Par Jeff Pittman et Omrane Guedhami
Illustration : Ryan Snook

Sans une réglementation qui accroît l’imputabilité du vérificateur, les règles d’information financière sont un coup d’épée dans l’eau

À la suite des échecs retentissants qui ont marqué l’information financière dans plusieurs pays, les autorités de réglementation, soucieuses d’améliorer l’information diffusée par les sociétés, se sont penchées plus attentivement sur la question de sanctions civiles et pénales imposées aux vérificateurs coupables d’avoir fourni une opinion sans réserve sur des états financiers trompeurs.

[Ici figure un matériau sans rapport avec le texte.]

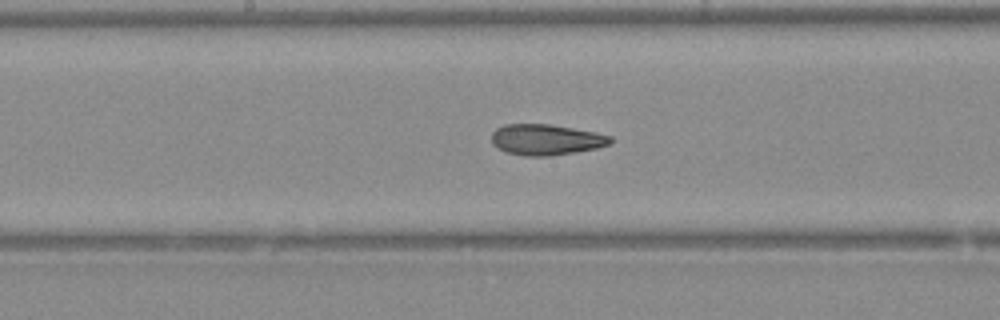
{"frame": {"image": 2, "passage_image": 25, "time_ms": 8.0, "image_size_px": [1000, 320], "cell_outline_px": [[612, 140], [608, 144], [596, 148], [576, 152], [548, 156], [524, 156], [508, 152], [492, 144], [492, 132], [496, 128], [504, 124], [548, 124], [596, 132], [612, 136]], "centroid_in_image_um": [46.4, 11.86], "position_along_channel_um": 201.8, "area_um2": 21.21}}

Ainsi, en vertu de la Loi Sarbanes-Oxley de 2002 sur la fraude en valeurs mobilières, les vérificateurs peuvent encourir jusqu’à dix années d’emprisonnement. D’autres pays, comme le Canada, ont emboîté le pas aux États-Unis en adoptant des lois similaires visant à restaurer la confiance des investisseurs à l’égard des marchés financiers.

Il est toutefois difficile de trouver des données sur les effets de ces lois, qui exposent les vérificateurs à des poursuites civiles et des sanctions pénales, sur la crédibilité qu’accordent les investisseurs aux états financiers des entreprises.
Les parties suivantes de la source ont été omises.